[Opening Data extract section]
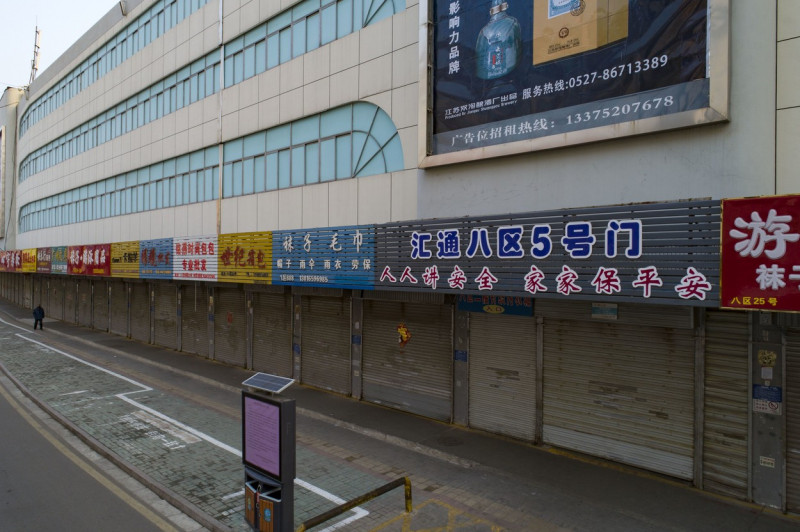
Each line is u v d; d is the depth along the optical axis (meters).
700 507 6.69
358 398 12.22
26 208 35.81
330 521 6.43
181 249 16.42
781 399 6.48
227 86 15.87
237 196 15.39
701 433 7.15
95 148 24.67
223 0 15.97
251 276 13.29
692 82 6.54
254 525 5.74
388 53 10.83
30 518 6.64
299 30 13.27
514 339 9.27
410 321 11.09
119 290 24.72
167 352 19.47
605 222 6.44
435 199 9.78
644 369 7.70
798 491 6.41
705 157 6.55
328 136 12.48
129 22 21.42
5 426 10.77
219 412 11.52
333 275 10.77
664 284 5.94
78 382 14.64
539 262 7.10
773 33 6.07
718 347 6.99
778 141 6.03
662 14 6.80
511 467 8.06
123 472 8.27
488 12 8.74
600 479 7.57
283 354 14.62
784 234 5.08
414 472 8.05
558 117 7.84
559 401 8.68
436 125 9.57
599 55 7.39
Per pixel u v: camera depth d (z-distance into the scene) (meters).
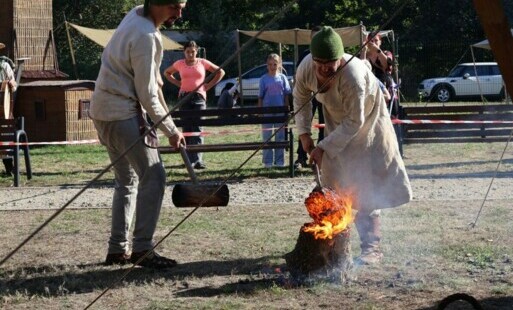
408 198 6.42
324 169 6.29
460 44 37.91
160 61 6.33
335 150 6.16
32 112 17.31
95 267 6.58
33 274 6.42
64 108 17.23
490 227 7.79
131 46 6.19
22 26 18.22
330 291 5.63
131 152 6.30
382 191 6.38
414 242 7.15
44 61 18.67
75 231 8.19
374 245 6.45
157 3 6.22
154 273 6.31
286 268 6.17
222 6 45.31
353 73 6.02
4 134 12.33
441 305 4.27
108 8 40.16
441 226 7.88
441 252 6.74
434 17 39.25
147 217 6.40
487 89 33.62
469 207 8.99
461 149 15.34
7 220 8.98
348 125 6.11
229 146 12.12
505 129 13.52
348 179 6.32
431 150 15.23
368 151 6.33
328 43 5.88
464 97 33.75
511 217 8.31
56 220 8.87
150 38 6.19
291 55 42.09
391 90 12.33
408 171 12.48
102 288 5.91
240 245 7.25
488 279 5.94
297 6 44.34
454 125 13.80
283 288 5.71
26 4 18.25
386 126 6.38
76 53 39.34
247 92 34.69
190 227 8.12
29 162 12.77
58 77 18.45
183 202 5.90
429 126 13.72
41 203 10.16
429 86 34.00
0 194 11.10
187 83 13.33
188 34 41.19
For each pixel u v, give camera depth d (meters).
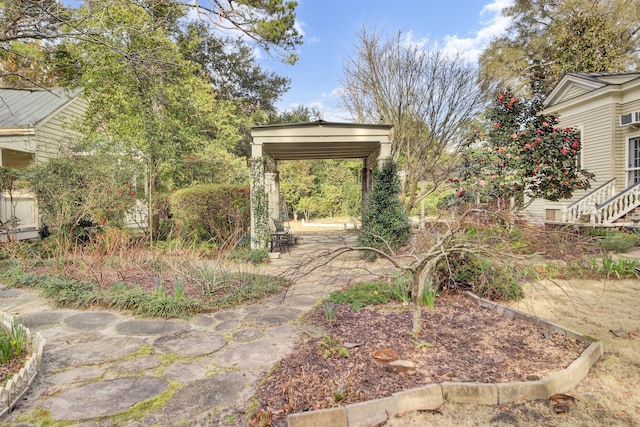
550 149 8.16
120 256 6.10
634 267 5.39
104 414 2.14
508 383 2.23
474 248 3.00
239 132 21.11
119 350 3.08
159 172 9.86
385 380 2.34
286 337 3.31
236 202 9.11
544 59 19.64
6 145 10.48
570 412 2.09
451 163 11.55
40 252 7.48
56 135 11.18
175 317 3.96
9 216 8.93
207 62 20.78
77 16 6.14
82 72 10.01
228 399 2.28
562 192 8.47
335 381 2.33
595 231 8.81
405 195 12.13
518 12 21.11
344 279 5.36
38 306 4.45
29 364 2.52
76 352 3.04
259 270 6.44
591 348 2.70
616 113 10.92
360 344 2.94
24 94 12.33
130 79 9.16
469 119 11.45
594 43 15.99
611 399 2.21
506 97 8.59
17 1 5.59
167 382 2.51
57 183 7.84
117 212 8.50
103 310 4.26
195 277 5.17
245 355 2.93
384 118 12.54
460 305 3.97
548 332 3.13
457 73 11.48
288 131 8.20
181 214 8.93
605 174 11.19
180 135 10.65
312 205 20.12
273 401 2.20
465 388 2.20
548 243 3.22
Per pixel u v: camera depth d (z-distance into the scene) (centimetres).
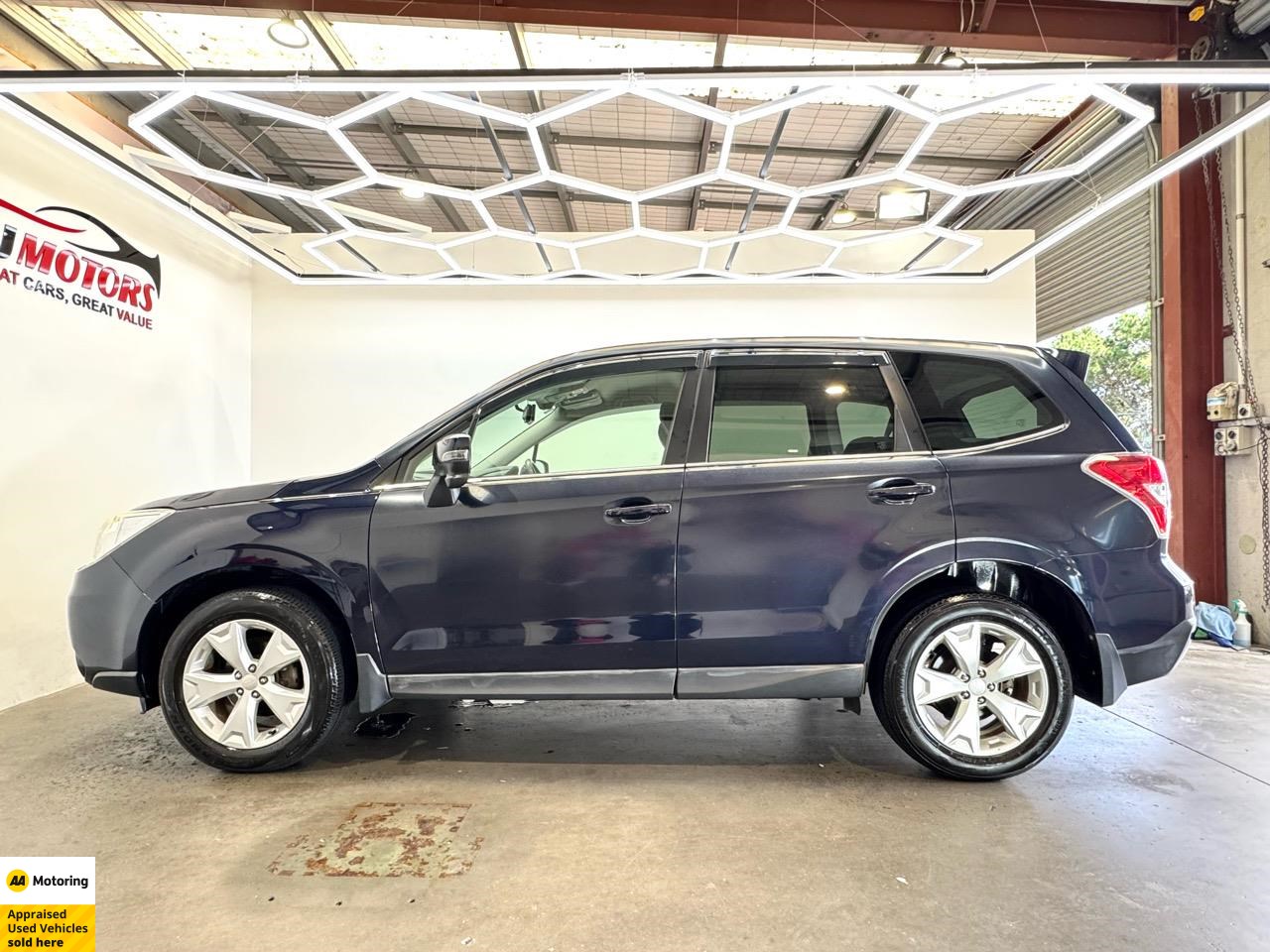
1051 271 790
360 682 248
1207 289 513
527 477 253
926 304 632
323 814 224
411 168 648
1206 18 462
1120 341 1061
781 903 177
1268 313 472
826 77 285
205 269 552
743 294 629
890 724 250
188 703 250
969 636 245
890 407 258
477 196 413
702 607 244
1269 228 472
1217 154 505
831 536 243
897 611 255
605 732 301
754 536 244
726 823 219
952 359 264
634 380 268
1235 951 158
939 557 241
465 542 247
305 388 620
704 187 699
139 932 166
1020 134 602
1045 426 254
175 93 290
[Closing Data extract section]
> **What you will do**
Every line between the one holding "477 196 413" and the end of the listing above, inclusive, must be transcribed exactly; omit all others.

> **Task response**
477 196 413
702 607 244
1269 228 472
1217 154 505
831 536 243
897 611 255
605 732 301
754 536 244
726 823 219
952 359 264
634 380 268
1235 951 158
939 557 241
465 542 247
305 388 620
704 187 699
139 932 166
1020 134 602
1045 426 254
175 93 290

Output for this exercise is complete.